▶ EXCERPTED TEXT
= Beginning of Section =
Saturday 23 December 2017

Made it!

By the skin of our teeth.
Here's us, motoring up to the pile moorings, just in time for Xmas with the family.


Waterfront, inner city living.


Tuesday 19 December 2017

Sailing Pandion Part Two. Kids in Charge: Captain, Rango and Jango.

All kids like challenges right?  As separate tasks, they can do the anchor, raise the sail, manage some of the helm and electrics, but can they string it all together and work as a team to get us from Awinya Creek south....

Sailing Pandion Part One: Heaving To

Hi, this is a series of films about actually sailing Pandion: sail trim, sailing moves, being on passage and so on.  A long passage for us is two days, our friends at http://thelifegalactic.blogspot.com.au/

pulled off a 40 day passage (just think about that!)  and have 'hove to' for four days at a time. Heaving to is setting the helm against the sails so that the boat sits at an angle to the wind and waves and makes very little headway.  It's meant to be very comfortable, and also very safe in terms of avoiding waves breaking over your boat.  We have been practicing. Sailing Pandion Part One is our early attempt at this old school sailing manoeuvre. 

Saturday 16 December 2017

Bewitched



Marinas are uncanny places, a bit like the gingerbread house in Hansel and Gretel, where you start out gasping at all the different lollies (hot showers! 240 V power! washing machines!) but then realise there’s a big scary witch hiding inside who wants to roast you in her oven and eat you for dinner.
Okay, maybe they’re not that bad, but after a few days in a marina, something witchy starts to happen to us: we want to leave, we know we should leave, we’re haemorrhaging cash out our eyeballs, but we keep saying things to each other like, “maybe if we stayed for one more night we could finally get round to fixing the [insert boat part]” and fronting up to marina office with our tails between our legs and asking to pay for “just one more night.” Life in a marina is dull, it’s usually hot, it’s often noisy, but it’s easy.
Eventually the kids start to go Big Time Berko and the scales fall from our eyes (Who needs hot water? Who needs shore power? Who needs clean undies?) and we get the hell out of there.
We’re always glad we did.

Us escaping from another marina



Where we ended up


Cocktails in the cockpit




Arguably late in the piece we have discovered the joy of sunset cocktails. Some of these recipes we have invented, some we’ve stolen from classy establishments along the way. 

* The Humpy. Invented on our honeymoon, the Humpy gets its name from the island we started out on (ye duffer). We’d loaded up our two-person sea kayak way past the plimsoll line and Miles was just stowing the last item when I staggered in under the weight of a large crate of mangoes and panted, “where will we put these?” He was dismayed at the time, but grateful later that day. (For those who are interested, we bungeed them to the stern deck).
= End of Section =
▶ DATA LISTING
= Beginning of Section =
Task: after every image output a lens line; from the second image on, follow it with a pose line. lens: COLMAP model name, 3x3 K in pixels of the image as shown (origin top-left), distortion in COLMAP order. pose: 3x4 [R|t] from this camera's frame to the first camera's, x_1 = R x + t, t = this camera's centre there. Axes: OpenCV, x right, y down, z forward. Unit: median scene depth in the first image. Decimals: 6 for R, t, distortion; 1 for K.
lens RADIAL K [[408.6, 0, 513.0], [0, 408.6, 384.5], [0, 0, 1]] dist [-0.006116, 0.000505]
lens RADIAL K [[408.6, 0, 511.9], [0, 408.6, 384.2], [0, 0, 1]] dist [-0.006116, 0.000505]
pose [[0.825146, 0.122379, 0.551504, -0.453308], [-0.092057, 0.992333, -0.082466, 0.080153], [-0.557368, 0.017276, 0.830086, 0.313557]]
= End of Section =
= Beginning of Section =
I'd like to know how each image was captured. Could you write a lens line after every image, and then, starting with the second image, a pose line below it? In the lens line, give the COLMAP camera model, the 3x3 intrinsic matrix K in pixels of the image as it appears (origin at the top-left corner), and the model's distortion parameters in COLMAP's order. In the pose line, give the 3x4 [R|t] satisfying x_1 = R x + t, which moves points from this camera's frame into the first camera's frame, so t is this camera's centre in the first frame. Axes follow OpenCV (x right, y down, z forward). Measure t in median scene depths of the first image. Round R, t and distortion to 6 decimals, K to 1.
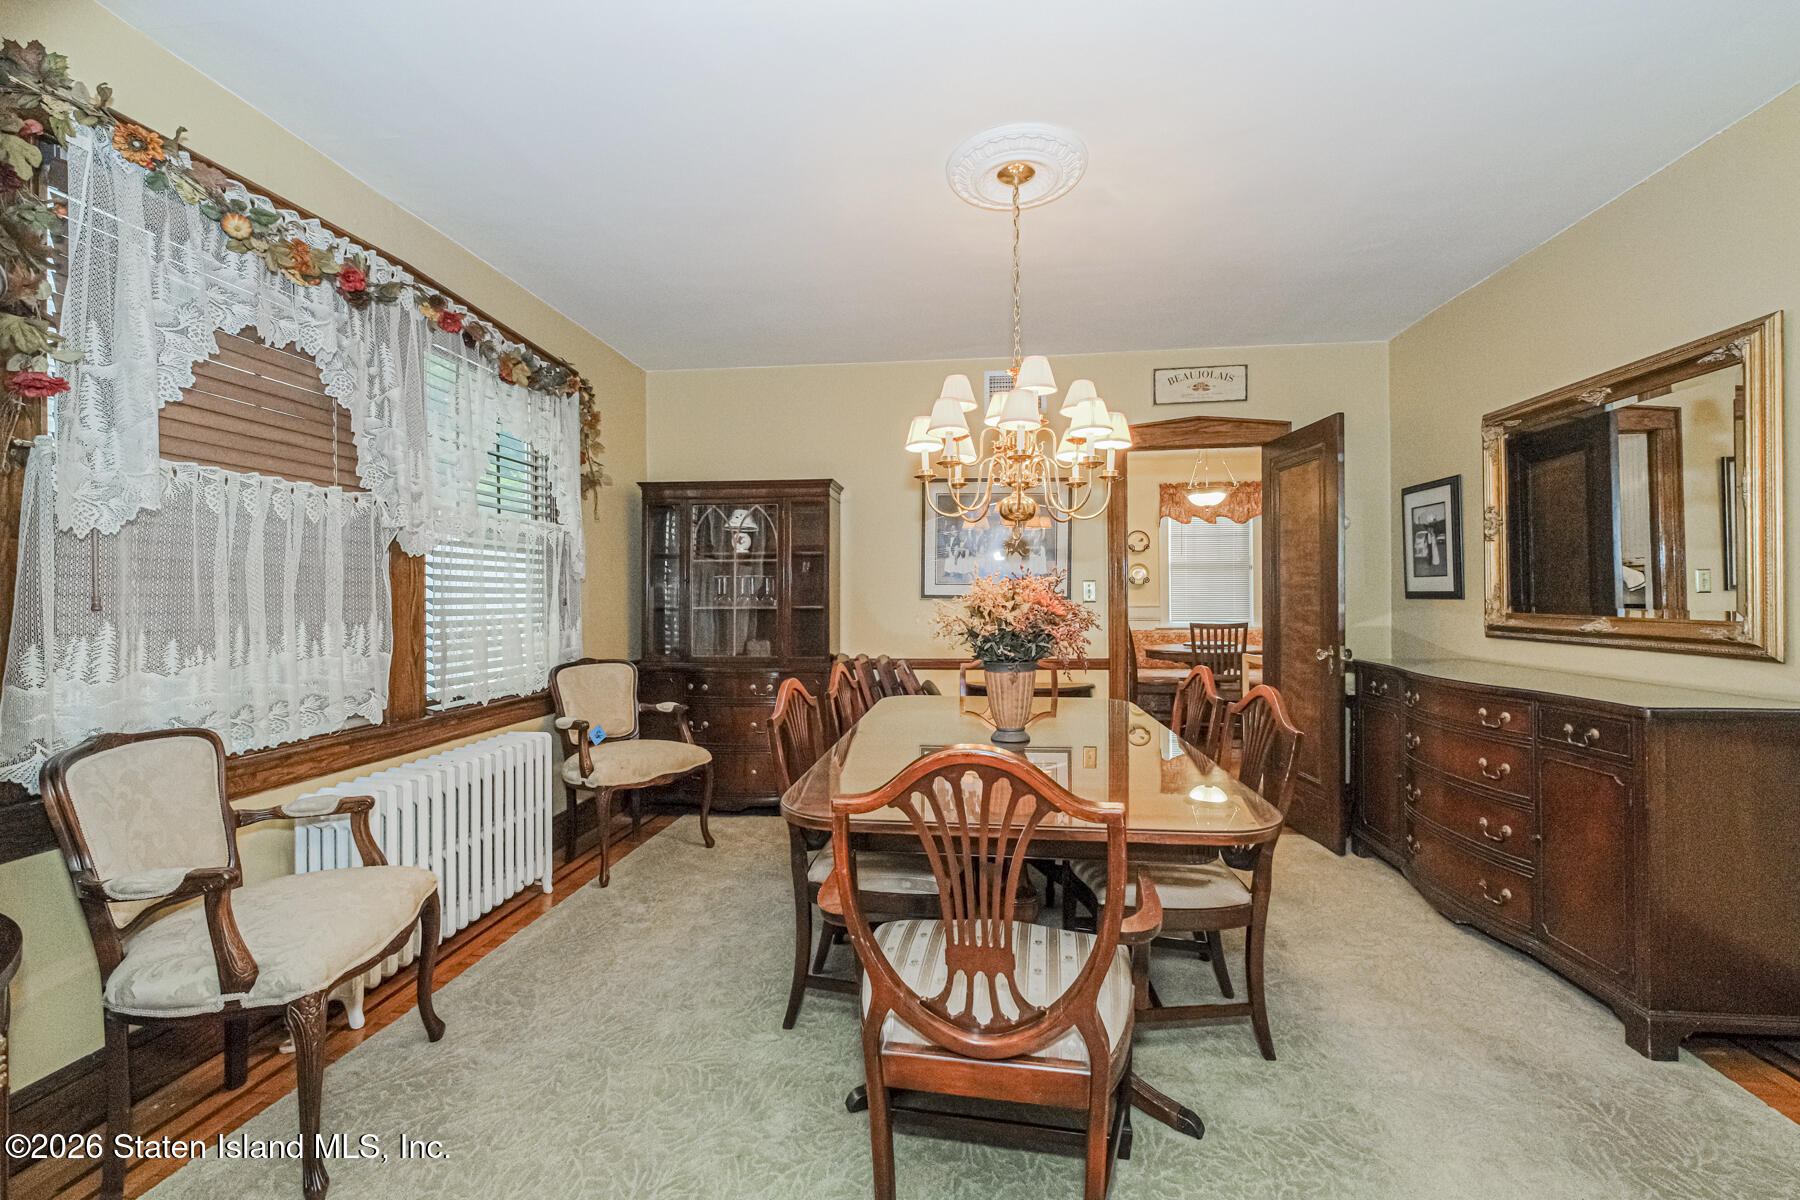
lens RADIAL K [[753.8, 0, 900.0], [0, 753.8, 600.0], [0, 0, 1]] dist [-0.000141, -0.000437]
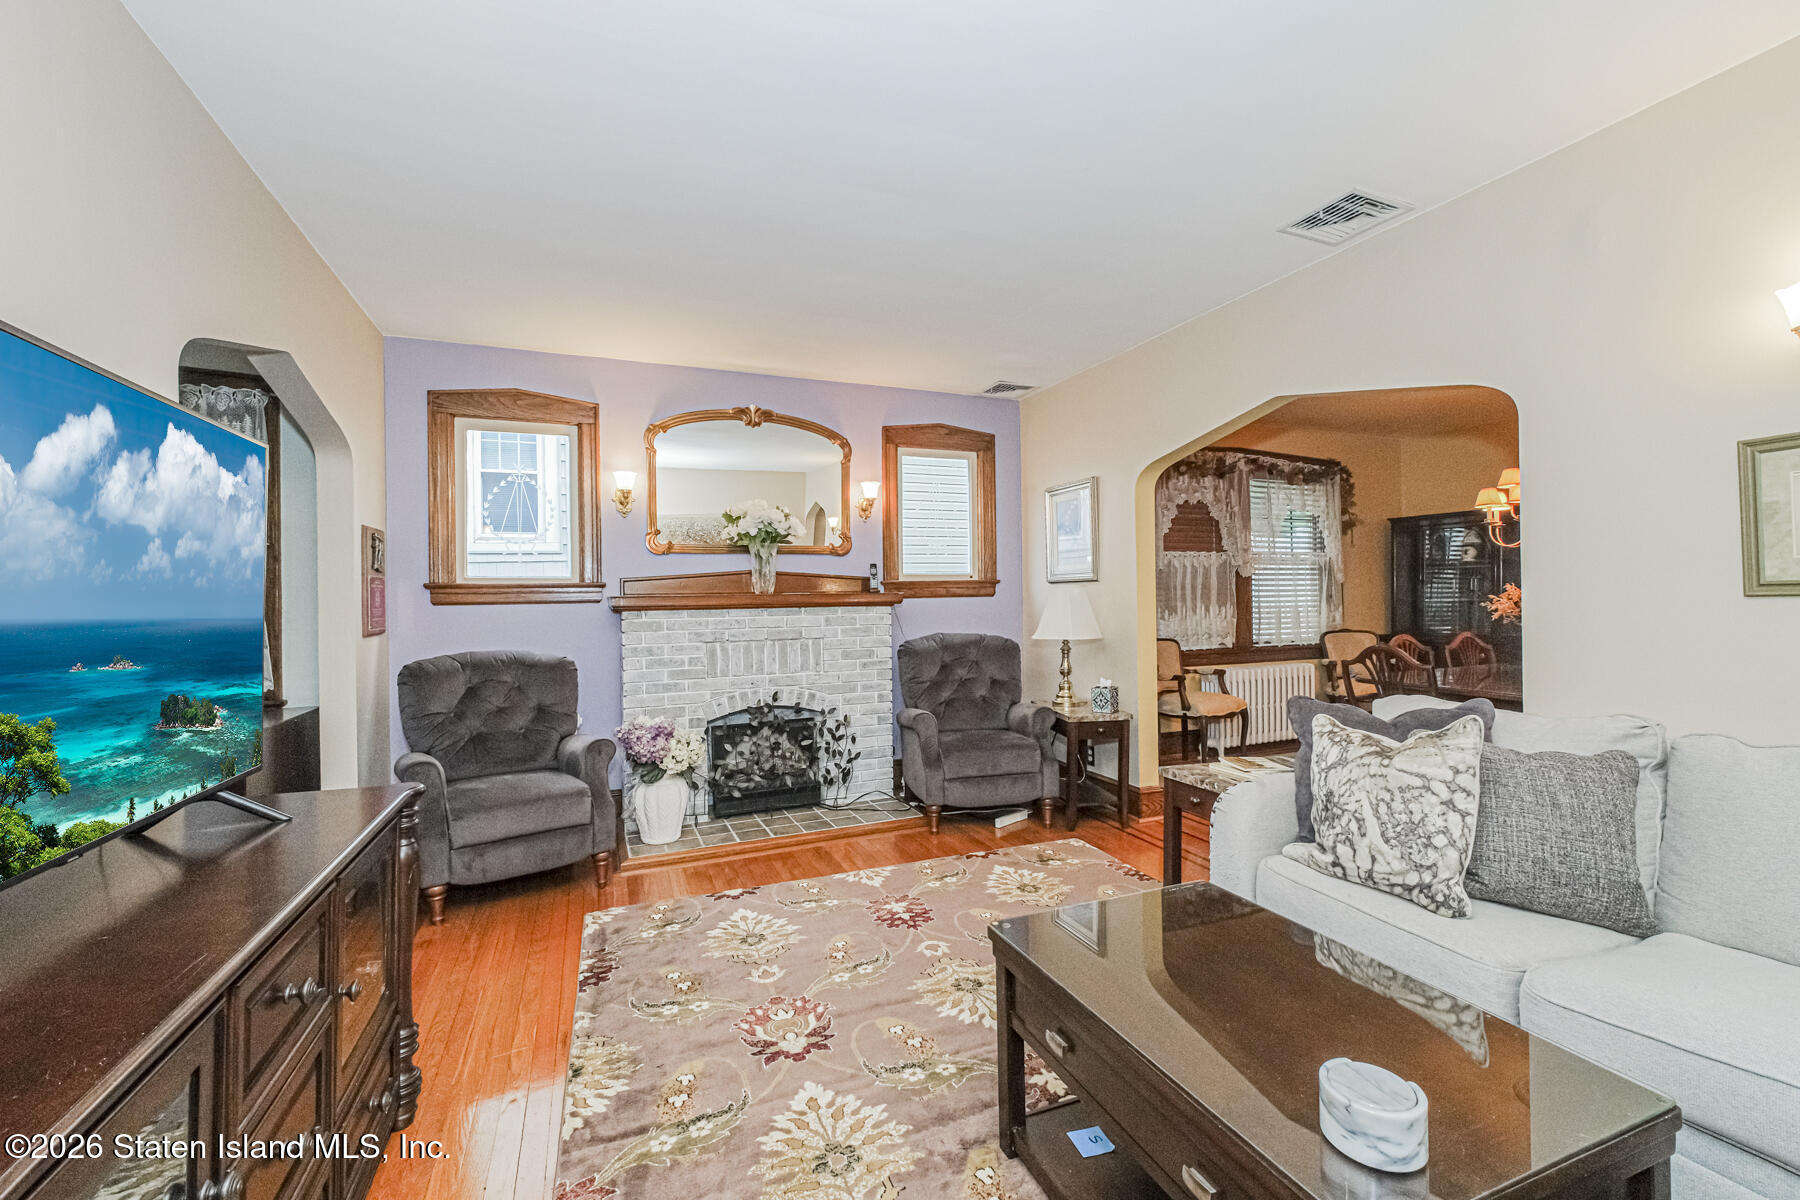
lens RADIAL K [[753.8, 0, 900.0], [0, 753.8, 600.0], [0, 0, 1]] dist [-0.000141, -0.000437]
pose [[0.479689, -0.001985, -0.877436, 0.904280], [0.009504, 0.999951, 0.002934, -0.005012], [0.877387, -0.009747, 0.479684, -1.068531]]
= End of Section =
= Beginning of Section =
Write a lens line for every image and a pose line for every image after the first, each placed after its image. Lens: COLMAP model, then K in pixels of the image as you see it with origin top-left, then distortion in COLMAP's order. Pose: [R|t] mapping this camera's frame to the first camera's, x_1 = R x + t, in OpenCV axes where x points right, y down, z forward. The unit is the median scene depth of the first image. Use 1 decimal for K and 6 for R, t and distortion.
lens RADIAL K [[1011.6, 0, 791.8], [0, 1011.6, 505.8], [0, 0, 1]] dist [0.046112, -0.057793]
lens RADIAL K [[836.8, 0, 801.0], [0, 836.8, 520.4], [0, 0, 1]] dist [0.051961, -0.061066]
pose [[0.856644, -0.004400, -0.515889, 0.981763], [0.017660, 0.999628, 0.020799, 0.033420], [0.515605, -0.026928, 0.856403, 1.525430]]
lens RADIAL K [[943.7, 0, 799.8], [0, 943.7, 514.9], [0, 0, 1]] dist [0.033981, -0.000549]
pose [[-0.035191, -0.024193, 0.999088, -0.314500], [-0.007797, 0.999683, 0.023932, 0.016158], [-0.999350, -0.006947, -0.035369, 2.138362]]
= End of Section =
▶ EXERCISE TASKS
1. Write out the sailing blog's text from "Cocktails in the" to "the stern deck).", word for word.
2. According to the sailing blog, why is heaving to worth practicing?
The lines that come after the sailing blog are separate material and have no connection to it.

▶ RESULTS FOR EACH TASK
1.
Cocktails in the cockpit




Arguably late in the piece we have discovered the joy of sunset cocktails. Some of these recipes we have invented, some we’ve stolen from classy establishments along the way. 

* The Humpy. Invented on our honeymoon, the Humpy gets its name from the island we started out on (ye duffer). We’d loaded up our two-person sea kayak way past the plimsoll line and Miles was just stowing the last item when I staggered in under the weight of a large crate of mangoes and panted, “where will we put these?” He was dismayed at the time, but grateful later that day. (For those who are interested, we bungeed them to the stern deck).

2. Heaving to sets the helm against the sails so that the boat sits at an angle to the wind and waves and makes very little headway. This is meant to be very comfortable. It is also very safe because it helps keep waves from breaking over the boat.